The only restraining force opposed to this development has been the green movement, which does not like the fact that these technologies have applications in the civilian realm that help people live better lives.
Solar panels are very popular in New Jersey, because our legislators in Trenton picked them as the winner and offered tax incentives for installing them. There's just one problem. New Jersey is not a desert in the Southwest. We have fairly long winters and rainy springs that significantly reduce the output from solar panels. Arround here, green roofs make more sense. They help sore water, which alleviates flooding. They keep roofs cool in the summer, which reduces power consumption on air conditioning. They can provide food, which keeps food production near the food consumption. They also provide much needed green space in a densely populated state. In New Jersey, green roofs make more environmental sense than solar panels. Green roof advocates have an uphill battles, because the state government has already picked a winner and crowded us out.
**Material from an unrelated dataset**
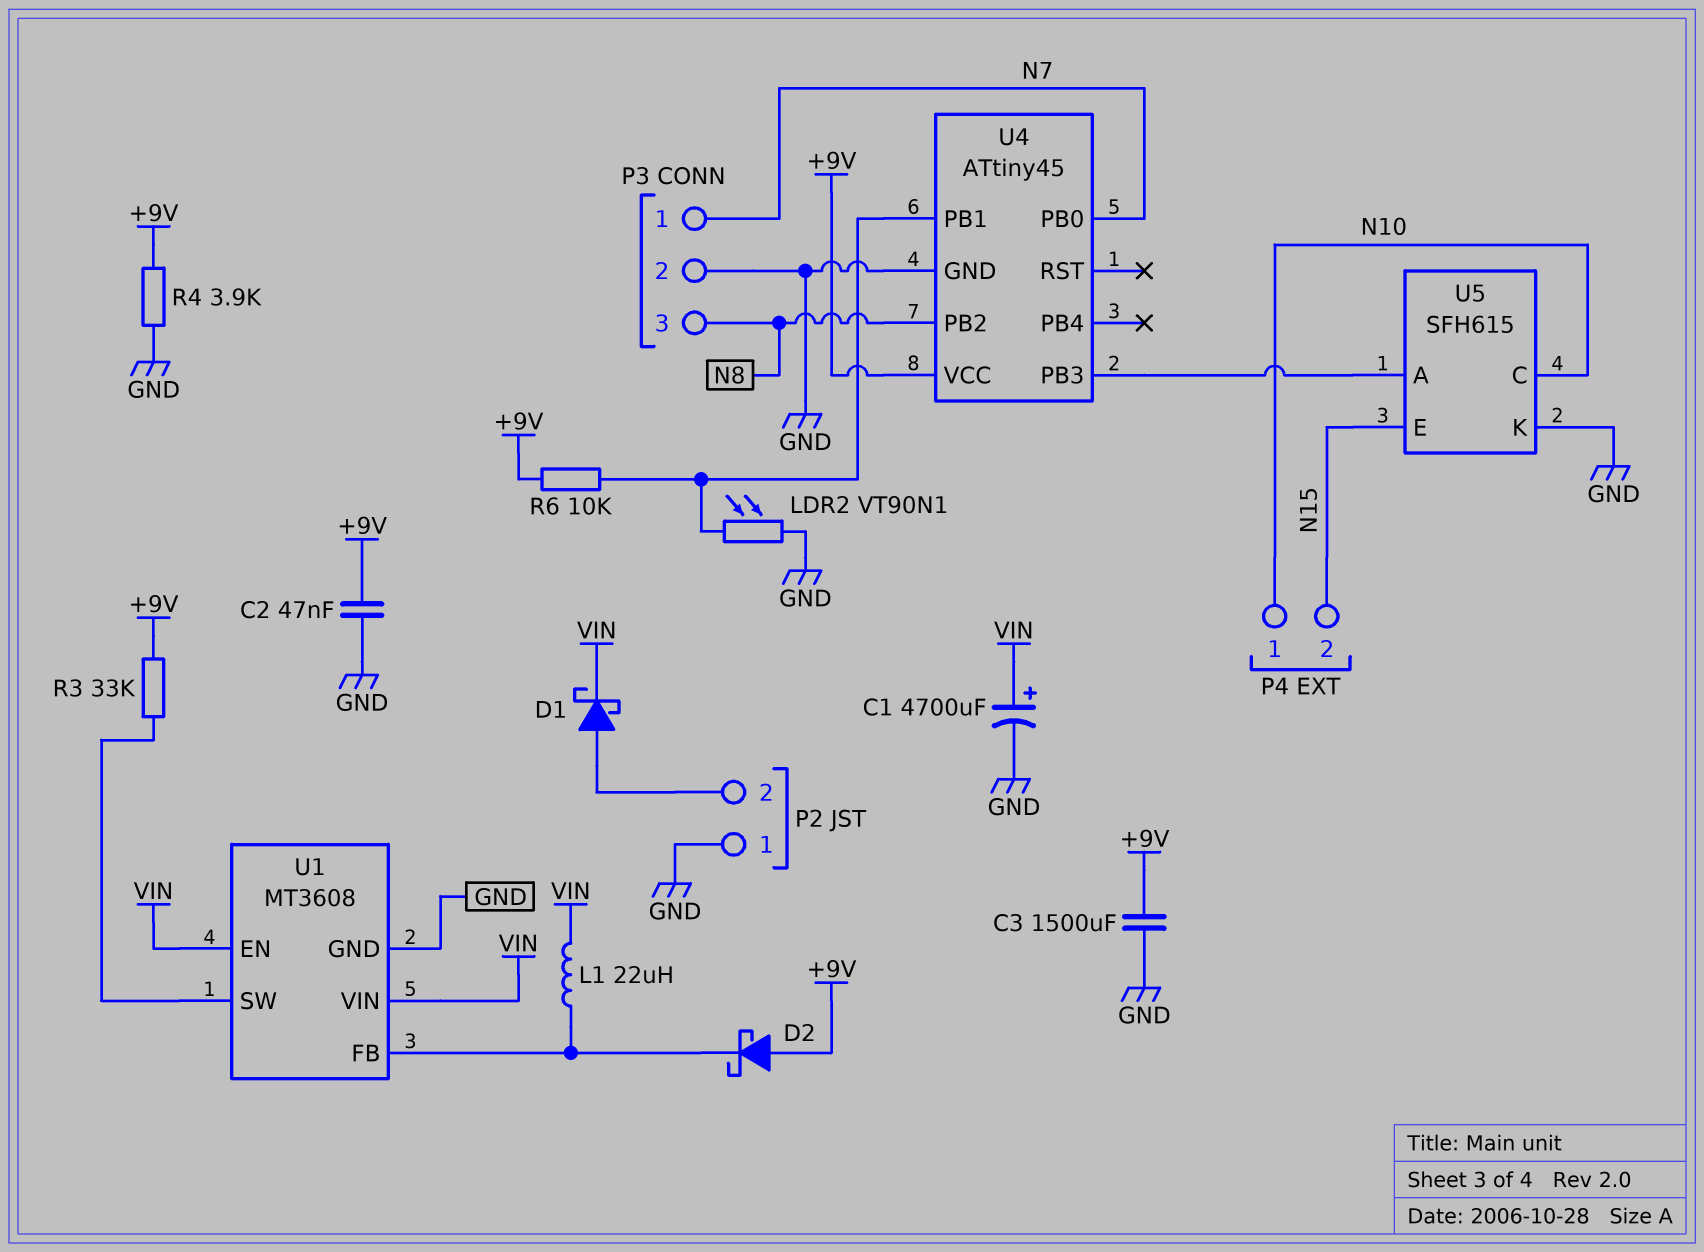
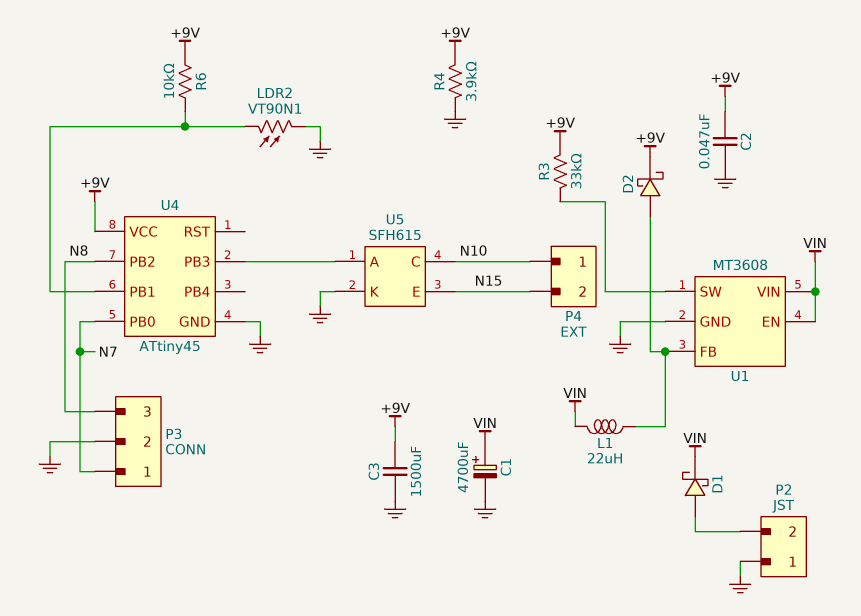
D2: schottky (A +9V, K U1/FB) -> schottky (A U1/FB, K +9V)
didn't Thomas Edison & Alexander Graham Bell use hired thuggery & steal intellectual property
Yes, that's all it takes. Genius and hard work has nothing to do with it.
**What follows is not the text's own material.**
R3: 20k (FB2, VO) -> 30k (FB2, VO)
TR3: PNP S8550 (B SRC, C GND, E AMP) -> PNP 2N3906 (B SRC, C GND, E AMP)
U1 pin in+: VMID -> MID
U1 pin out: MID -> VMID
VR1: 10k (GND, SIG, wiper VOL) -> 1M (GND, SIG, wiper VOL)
What I believe is different about the integrated chips example is that they were brought over the threshold to commercial viability by the government acting as a buyer, a market participant, rather than the government using its powers of coercion (taxation and regulation).
As far as military technology goes. One example that springs to mind is GPS. It was a pretty big leap. With the barrier to entry of actually getting 24 satellites in orbit who knows if it would have gotten off the launching pad. Feel free to correct me if I'm don't know the history of GPS in depth.
Chad, you have a fair point about uneven tax breaks or subsidies, but the GW activist have definitely sought and continue to seek carbon taxes or capping to make fossil fuel usage more expensive.